Step 1: Export Data from ConvertKit

Log into your ConvertKit account and navigate to the "Subscribers" tab. Use the export feature to download your subscriber data as a CSV file. Ensure that you have the necessary permissions to export data and store it securely on your local machine.

Step 2: Prepare AWS CLI on Your Machine

If you haven't already, install the AWS Command Line Interface (CLI) on your machine. You can download it from the AWS website. Once installed, configure it with your AWS credentials using the command `aws configure`, and provide your Access Key, Secret Key, and default region.

Step 3: Create an S3 Bucket

Log into your AWS Management Console and navigate to the S3 service. Create a new S3 bucket where you will upload the ConvertKit data. Ensure the bucket name is globally unique and select a suitable region. Configure any necessary permissions and access controls.

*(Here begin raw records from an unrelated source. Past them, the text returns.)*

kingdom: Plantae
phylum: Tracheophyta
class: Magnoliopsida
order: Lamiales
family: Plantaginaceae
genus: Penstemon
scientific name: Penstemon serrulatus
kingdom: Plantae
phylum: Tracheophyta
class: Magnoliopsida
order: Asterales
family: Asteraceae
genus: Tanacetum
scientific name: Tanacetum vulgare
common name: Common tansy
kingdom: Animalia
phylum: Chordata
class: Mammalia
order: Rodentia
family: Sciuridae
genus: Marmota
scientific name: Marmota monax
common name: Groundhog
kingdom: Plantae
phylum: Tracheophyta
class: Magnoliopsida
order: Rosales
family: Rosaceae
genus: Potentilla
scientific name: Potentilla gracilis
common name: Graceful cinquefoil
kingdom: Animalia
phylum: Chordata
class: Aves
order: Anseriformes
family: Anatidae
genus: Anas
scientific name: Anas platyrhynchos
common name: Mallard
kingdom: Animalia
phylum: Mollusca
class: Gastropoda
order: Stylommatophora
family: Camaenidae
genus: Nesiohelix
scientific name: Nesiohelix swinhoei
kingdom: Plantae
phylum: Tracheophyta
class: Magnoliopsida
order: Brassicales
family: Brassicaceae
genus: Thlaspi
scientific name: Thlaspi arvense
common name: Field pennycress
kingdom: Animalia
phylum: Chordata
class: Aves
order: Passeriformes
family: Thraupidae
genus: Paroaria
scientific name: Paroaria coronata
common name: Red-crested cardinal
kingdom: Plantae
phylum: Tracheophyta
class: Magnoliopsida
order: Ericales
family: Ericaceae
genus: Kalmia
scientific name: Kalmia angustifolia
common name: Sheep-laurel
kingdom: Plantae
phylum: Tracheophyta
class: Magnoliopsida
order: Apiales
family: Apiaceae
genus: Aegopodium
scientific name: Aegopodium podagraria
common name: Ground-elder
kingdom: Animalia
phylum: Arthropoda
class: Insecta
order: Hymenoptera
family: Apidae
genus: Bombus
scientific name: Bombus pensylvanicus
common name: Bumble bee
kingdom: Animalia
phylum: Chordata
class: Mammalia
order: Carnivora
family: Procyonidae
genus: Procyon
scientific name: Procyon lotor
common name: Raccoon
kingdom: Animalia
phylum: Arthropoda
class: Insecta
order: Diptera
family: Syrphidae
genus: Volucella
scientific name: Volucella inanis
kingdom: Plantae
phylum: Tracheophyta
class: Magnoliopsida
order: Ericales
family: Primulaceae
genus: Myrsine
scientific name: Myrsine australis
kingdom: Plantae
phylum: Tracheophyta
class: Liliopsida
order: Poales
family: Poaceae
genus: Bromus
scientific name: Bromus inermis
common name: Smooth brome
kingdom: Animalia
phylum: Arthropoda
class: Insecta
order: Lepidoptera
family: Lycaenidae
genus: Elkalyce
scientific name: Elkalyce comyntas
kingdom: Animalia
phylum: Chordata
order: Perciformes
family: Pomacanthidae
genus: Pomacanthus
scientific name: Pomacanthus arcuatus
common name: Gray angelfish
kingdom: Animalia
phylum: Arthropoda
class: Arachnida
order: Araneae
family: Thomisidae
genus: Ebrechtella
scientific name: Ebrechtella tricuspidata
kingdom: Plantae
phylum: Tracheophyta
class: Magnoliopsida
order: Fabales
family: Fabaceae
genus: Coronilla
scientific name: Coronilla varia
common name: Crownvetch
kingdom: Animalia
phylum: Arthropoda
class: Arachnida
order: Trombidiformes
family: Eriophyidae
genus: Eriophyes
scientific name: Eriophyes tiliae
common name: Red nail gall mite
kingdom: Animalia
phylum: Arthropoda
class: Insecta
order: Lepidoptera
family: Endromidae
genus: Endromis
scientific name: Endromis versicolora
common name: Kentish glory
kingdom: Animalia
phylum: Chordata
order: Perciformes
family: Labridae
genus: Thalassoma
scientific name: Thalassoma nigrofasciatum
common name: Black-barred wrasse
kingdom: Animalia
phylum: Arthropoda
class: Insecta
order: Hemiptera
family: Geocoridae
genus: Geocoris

Step 4: Upload CSV Data to S3 Bucket

Use the AWS CLI to upload the CSV file to your newly created S3 bucket. Navigate to the directory where your CSV file is stored and run the following command:
```
aws s3 cp your_file.csv s3://your-bucket-name/
```
Replace `your_file.csv` with the name of your CSV file and `your-bucket-name` with the name of your S3 bucket.

Step 5: Set Up AWS IAM Roles for Glue

In the AWS Management Console, navigate to the IAM service and create a new role for AWS Glue with the necessary permissions. Attach policies that allow Glue to access S3 and create logs. This role will be used by Glue to read data from S3 and write logs.

Step 6: Create a Glue Crawler

Go to the AWS Glue Console and create a new crawler. Configure it to use the IAM role you created earlier. Set the S3 bucket as the data source and specify the path to your CSV file. The crawler will catalog the data and create metadata for it in the Glue Data Catalog.

Step 7: Run the Glue Crawler and Query Data

Execute the Glue crawler to scan the S3 bucket and catalog the data. Once the crawler completes, the metadata is available in the Glue Data Catalog. You can now use AWS Glue ETL jobs or Amazon Athena to perform queries on your data, transforming or analyzing it as needed.